Tobey Maguire and Kirsten Dunst in Spider-Man 2

"don't you miss being a kid." a friend said this to me. it was a rhetorical question but i had to answer, "no."

i have nostalgia for my childhood but i love being a grownup. i can eat whipped cream for breakfast. i can stay up all night. i can jump on the bed. i can buy all the candy, comic books, and action figures that i want. just a few weeks ago, my girlfriend and i spent the entire weekend in a living room fort. i can't even remember the last time i was bored but, when i was a kid, i announced it like a foghorn. "i'm bored. i'm bored!" i wailed until a parent arrived to rescue me.

i think a lot of people forget how powerless children are. they depend on grownups for everything: for security, for transportation, for money, for food, for knowledge, for shelter, for permission. not to mention the fact that children are still struggling with problems that adults have mastered. they are traumatized by misunderstandings, name calling, lost toys, lost games, exclusion, relocation, disappointment, the cruelty of other children, and... you remember this, don't you?... their inability to do what they want to do when they want to do it.

nonetheless, i know a lot of grownups who feel trapped. trapped in cities, trapped in jobs, trapped in relationships. i used to encourage them to move, to quit, to breakup. "it's really easy." it kind of pissed me off when they said, "i can't." "you can," i'd argue, "you just don't want to."

that's what i loved about Spider-Man 2. it's about choice.
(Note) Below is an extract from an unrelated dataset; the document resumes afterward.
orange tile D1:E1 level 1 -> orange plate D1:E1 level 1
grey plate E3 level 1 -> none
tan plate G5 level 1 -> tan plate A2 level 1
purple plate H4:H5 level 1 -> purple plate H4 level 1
Peter Parker feels trapped by his decision to become Spider-Man but he realizes after a lot of soul searching that he is free -like all of us- to change his life. the following scenes are joyous. happy music plays. Peter relaxes, enjoys the city, dates Mary Jane, and improves at school. he also witnesses the consequences of his decision. crime increases, people suffer, and he is less capable to help them. he eventually realizes that being Spider-Man is worth the sacrifice.
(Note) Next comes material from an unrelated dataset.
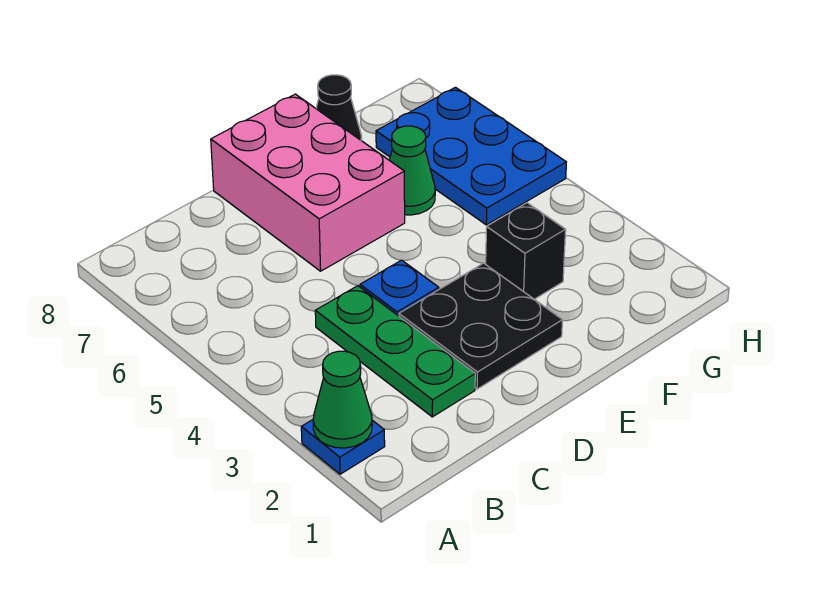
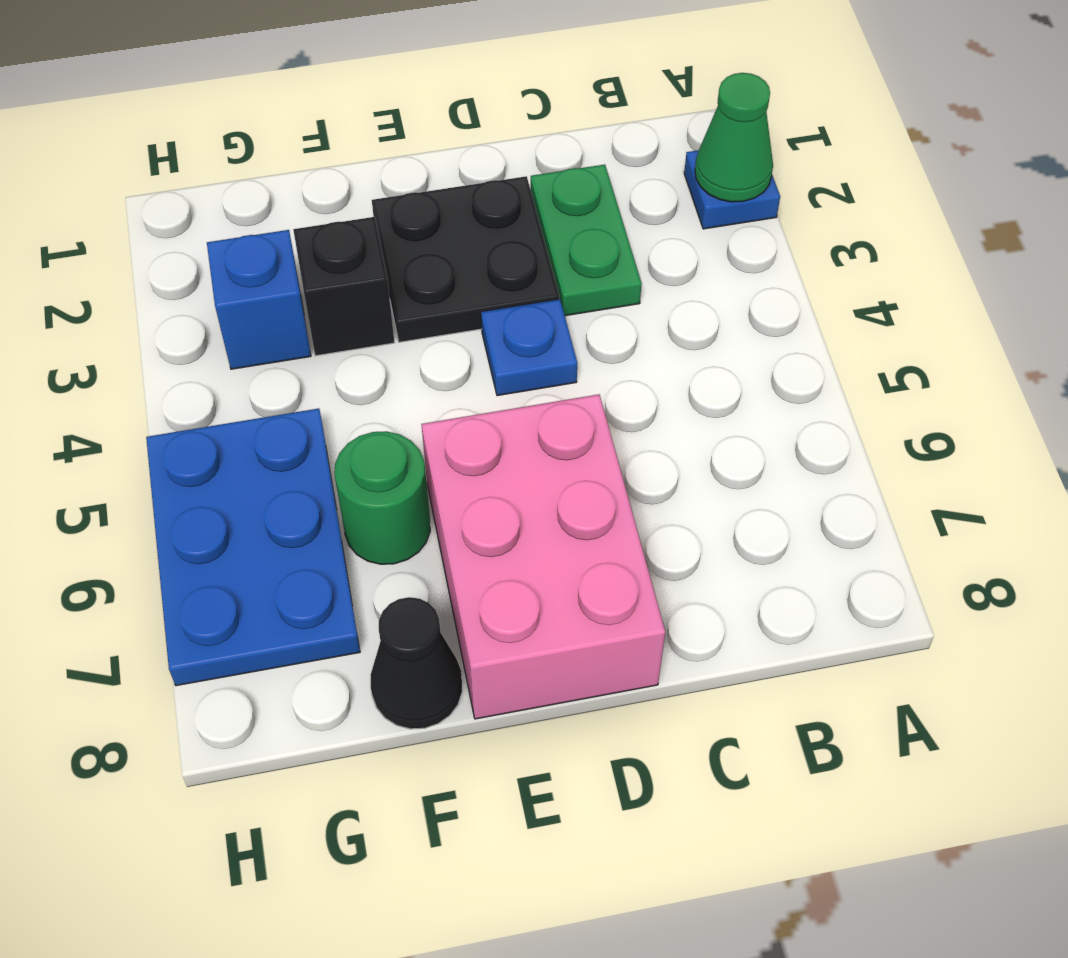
green plate C2:C4 level 1 -> green plate C2:C3 level 1
green cone F6 level 1 -> green round brick F6 level 1
none -> blue brick G3 level 1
that's the great lesson of the movie, i think. we are free to do whatever we want with our lives but every choice represents a sacrifice. if you feel sad about your life, if you feel like something is missing, consider the choices you've made. maybe you'll find the courage to make a big change but, more likely, you will realize how much you love the life you have. maybe that lousy job pays for your care free weekends. maybe that jealous girlfriend makes you feel like a million dollars. maybe that unappreciative boyfriend is always there when you need someone most. maybe your home town is where your best friends and family live. and that's why you don't want to leave.